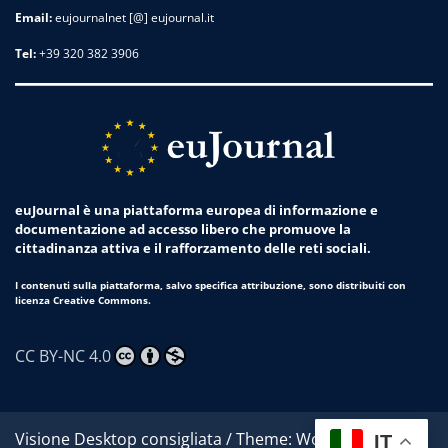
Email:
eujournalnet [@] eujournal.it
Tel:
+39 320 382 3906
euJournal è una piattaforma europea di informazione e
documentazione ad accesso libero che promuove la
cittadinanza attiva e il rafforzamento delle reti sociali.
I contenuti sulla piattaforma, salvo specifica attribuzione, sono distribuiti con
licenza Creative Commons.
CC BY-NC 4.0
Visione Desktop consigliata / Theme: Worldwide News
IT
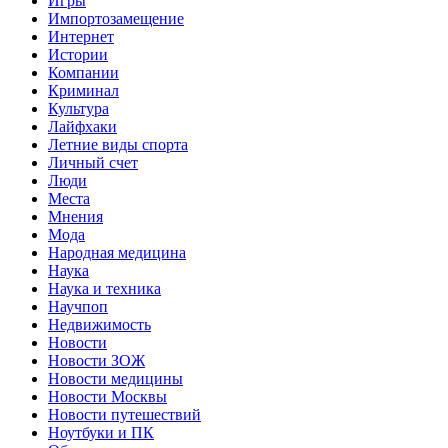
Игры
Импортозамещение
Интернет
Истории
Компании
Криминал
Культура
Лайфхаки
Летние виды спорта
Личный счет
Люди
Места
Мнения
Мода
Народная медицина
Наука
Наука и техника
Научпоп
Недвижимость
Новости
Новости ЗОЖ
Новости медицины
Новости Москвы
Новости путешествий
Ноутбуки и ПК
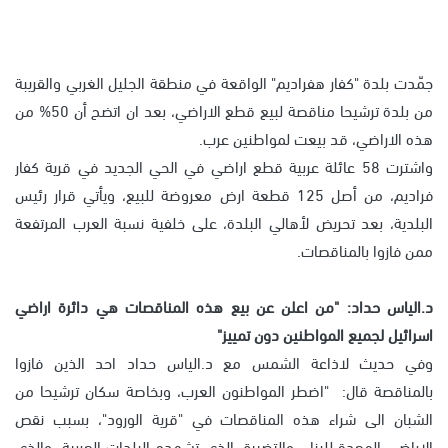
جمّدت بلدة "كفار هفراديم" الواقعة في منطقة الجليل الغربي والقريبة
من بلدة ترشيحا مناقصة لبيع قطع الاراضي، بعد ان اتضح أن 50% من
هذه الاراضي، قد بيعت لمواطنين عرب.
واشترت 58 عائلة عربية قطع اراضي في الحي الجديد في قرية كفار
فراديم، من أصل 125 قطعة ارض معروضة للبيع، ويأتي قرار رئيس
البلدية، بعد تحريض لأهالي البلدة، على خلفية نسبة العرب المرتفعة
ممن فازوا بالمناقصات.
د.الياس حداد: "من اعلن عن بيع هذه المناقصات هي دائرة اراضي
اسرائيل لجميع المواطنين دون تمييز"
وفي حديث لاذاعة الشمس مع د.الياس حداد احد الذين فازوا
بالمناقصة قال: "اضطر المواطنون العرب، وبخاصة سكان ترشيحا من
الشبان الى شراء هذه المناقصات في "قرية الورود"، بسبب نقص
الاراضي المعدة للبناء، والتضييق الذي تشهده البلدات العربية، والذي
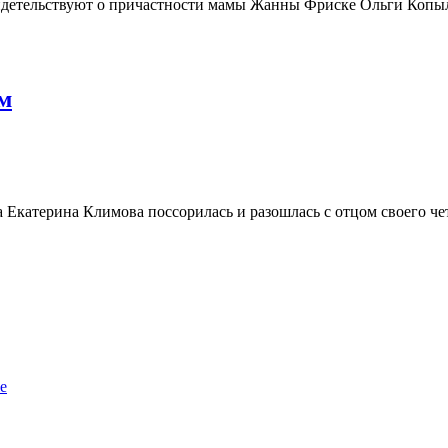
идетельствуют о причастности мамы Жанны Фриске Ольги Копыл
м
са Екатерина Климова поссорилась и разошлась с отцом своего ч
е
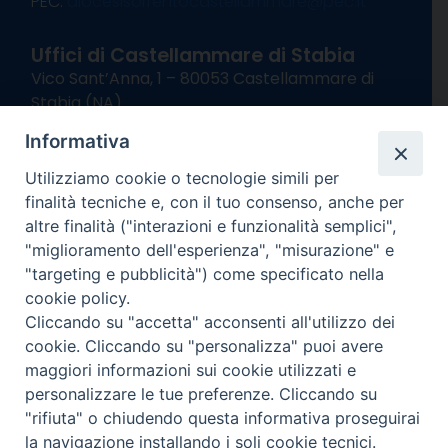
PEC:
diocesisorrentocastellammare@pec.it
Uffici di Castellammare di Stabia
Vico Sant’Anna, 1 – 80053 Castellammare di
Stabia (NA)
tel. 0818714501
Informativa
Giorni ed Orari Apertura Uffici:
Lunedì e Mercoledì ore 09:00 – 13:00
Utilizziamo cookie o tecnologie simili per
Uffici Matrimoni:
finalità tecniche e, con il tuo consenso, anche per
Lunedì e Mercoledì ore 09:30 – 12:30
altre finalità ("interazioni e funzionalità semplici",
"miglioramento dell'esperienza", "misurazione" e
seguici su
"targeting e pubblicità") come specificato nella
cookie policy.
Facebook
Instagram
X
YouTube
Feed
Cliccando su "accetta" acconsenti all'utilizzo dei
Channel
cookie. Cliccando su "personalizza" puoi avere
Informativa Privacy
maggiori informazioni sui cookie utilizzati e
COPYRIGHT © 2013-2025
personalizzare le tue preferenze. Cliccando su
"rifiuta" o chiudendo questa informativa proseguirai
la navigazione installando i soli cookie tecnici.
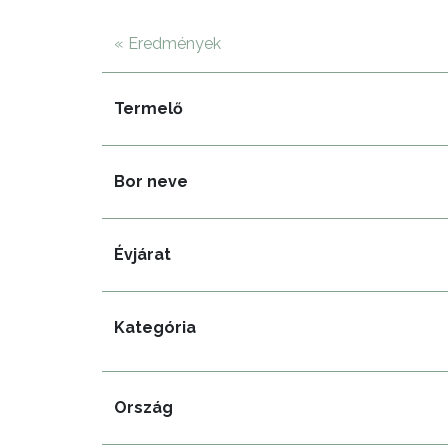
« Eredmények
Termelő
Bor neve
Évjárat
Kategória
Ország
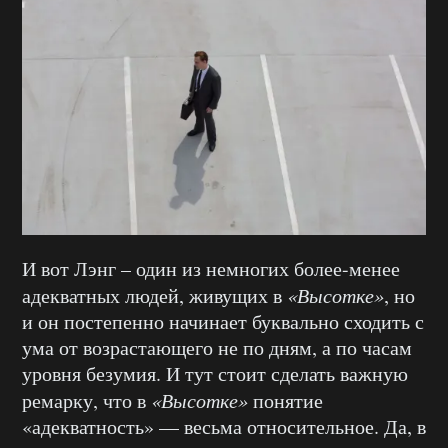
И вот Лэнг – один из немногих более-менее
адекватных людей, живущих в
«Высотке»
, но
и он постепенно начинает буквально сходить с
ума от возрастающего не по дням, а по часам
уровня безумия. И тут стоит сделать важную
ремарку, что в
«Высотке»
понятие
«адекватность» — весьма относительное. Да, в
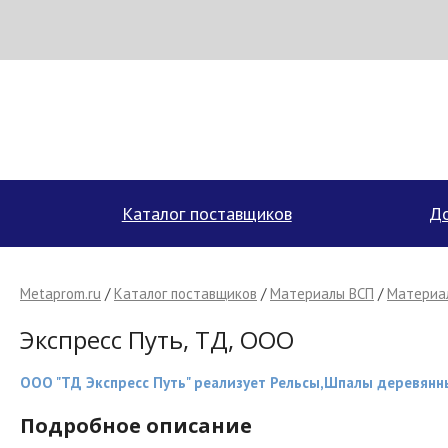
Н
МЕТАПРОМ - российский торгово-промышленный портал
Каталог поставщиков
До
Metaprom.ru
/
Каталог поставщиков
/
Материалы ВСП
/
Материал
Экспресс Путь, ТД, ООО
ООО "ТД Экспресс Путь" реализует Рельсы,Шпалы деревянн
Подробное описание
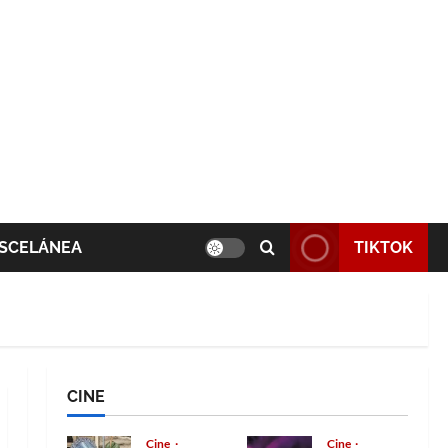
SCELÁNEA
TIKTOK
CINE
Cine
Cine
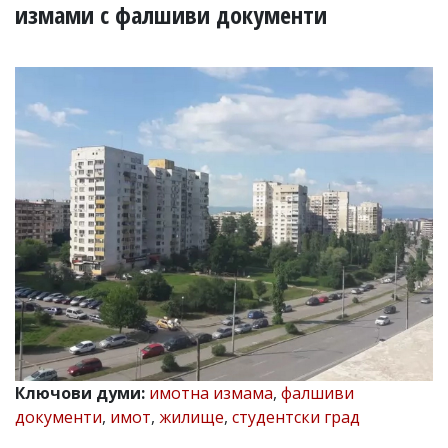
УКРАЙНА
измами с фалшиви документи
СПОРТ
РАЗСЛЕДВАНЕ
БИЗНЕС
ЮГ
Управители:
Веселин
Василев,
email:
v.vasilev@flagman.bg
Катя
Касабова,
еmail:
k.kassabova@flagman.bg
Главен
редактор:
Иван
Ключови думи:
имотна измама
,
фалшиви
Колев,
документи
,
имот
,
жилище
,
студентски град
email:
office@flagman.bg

━━━━━━━━━━━━━━━━━━━━━━━━━━━━━━

Goal of the exercise ▸ Leave the pictures aside and give every entry above again word for word.

Result of this task ▸
Email:
eujournalnet [@] eujournal.it
Tel:
+39 320 382 3906
euJournal è una piattaforma europea di informazione e
documentazione ad accesso libero che promuove la
cittadinanza attiva e il rafforzamento delle reti sociali.
I contenuti sulla piattaforma, salvo specifica attribuzione, sono distribuiti con
licenza Creative Commons.
CC BY-NC 4.0
Visione Desktop consigliata / Theme: Worldwide News
IT
Игры
Импортозамещение
Интернет
Истории
Компании
Криминал
Культура
Лайфхаки
Летние виды спорта
Личный счет
Люди
Места
Мнения
Мода
Народная медицина
Наука
Наука и техника
Научпоп
Недвижимость
Новости
Новости ЗОЖ
Новости медицины
Новости Москвы
Новости путешествий
Ноутбуки и ПК
جمّدت بلدة "كفار هفراديم" الواقعة في منطقة الجليل الغربي والقريبة
من بلدة ترشيحا مناقصة لبيع قطع الاراضي، بعد ان اتضح أن 50% من
هذه الاراضي، قد بيعت لمواطنين عرب.
واشترت 58 عائلة عربية قطع اراضي في الحي الجديد في قرية كفار
فراديم، من أصل 125 قطعة ارض معروضة للبيع، ويأتي قرار رئيس
البلدية، بعد تحريض لأهالي البلدة، على خلفية نسبة العرب المرتفعة
ممن فازوا بالمناقصات.
د.الياس حداد: "من اعلن عن بيع هذه المناقصات هي دائرة اراضي
اسرائيل لجميع المواطنين دون تمييز"
وفي حديث لاذاعة الشمس مع د.الياس حداد احد الذين فازوا
بالمناقصة قال: "اضطر المواطنون العرب، وبخاصة سكان ترشيحا من
الشبان الى شراء هذه المناقصات في "قرية الورود"، بسبب نقص
الاراضي المعدة للبناء، والتضييق الذي تشهده البلدات العربية، والذي
идетельствуют о причастности мамы Жанны Фриске Ольги Копыл
м
са Екатерина Климова поссорилась и разошлась с отцом своего ч
е
PEC:
diocesisorrentocastellammare@pec.it
Uffici di Castellammare di Stabia
Vico Sant’Anna, 1 – 80053 Castellammare di
Stabia (NA)
tel. 0818714501
Informativa
Giorni ed Orari Apertura Uffici:
Lunedì e Mercoledì ore 09:00 – 13:00
Utilizziamo cookie o tecnologie simili per
Uffici Matrimoni:
finalità tecniche e, con il tuo consenso, anche per
Lunedì e Mercoledì ore 09:30 – 12:30
altre finalità ("interazioni e funzionalità semplici",
"miglioramento dell'esperienza", "misurazione" e
seguici su
"targeting e pubblicità") come specificato nella
cookie policy.
Facebook
Instagram
X
YouTube
Feed
Cliccando su "accetta" acconsenti all'utilizzo dei
Channel
cookie. Cliccando su "personalizza" puoi avere
Informativa Privacy
maggiori informazioni sui cookie utilizzati e
COPYRIGHT © 2013-2025
personalizzare le tue preferenze. Cliccando su
"rifiuta" o chiudendo questa informativa proseguirai
la navigazione installando i soli cookie tecnici.
« Eredmények
Termelő
Bor neve
Évjárat
Kategória
Ország
И вот Лэнг – один из немногих более-менее
адекватных людей, живущих в
«Высотке»
, но
и он постепенно начинает буквально сходить с
ума от возрастающего не по дням, а по часам
уровня безумия. И тут стоит сделать важную
ремарку, что в
«Высотке»
понятие
«адекватность» — весьма относительное. Да, в
Н
МЕТАПРОМ - российский торгово-промышленный портал
Каталог поставщиков
До
Metaprom.ru
/
Каталог поставщиков
/
Материалы ВСП
/
Материал
Экспресс Путь, ТД, ООО
ООО "ТД Экспресс Путь" реализует Рельсы,Шпалы деревянн
Подробное описание
SCELÁNEA
TIKTOK
CINE
Cine
Cine
УКРАЙНА
измами с фалшиви документи
СПОРТ
РАЗСЛЕДВАНЕ
БИЗНЕС
ЮГ
Управители:
Веселин
Василев,
email:
v.vasilev@flagman.bg
Катя
Касабова,
еmail:
k.kassabova@flagman.bg
Главен
редактор:
Иван
Ключови думи:
имотна измама
,
фалшиви
Колев,
документи
,
имот
,
жилище
,
студентски град
email:
office@flagman.bg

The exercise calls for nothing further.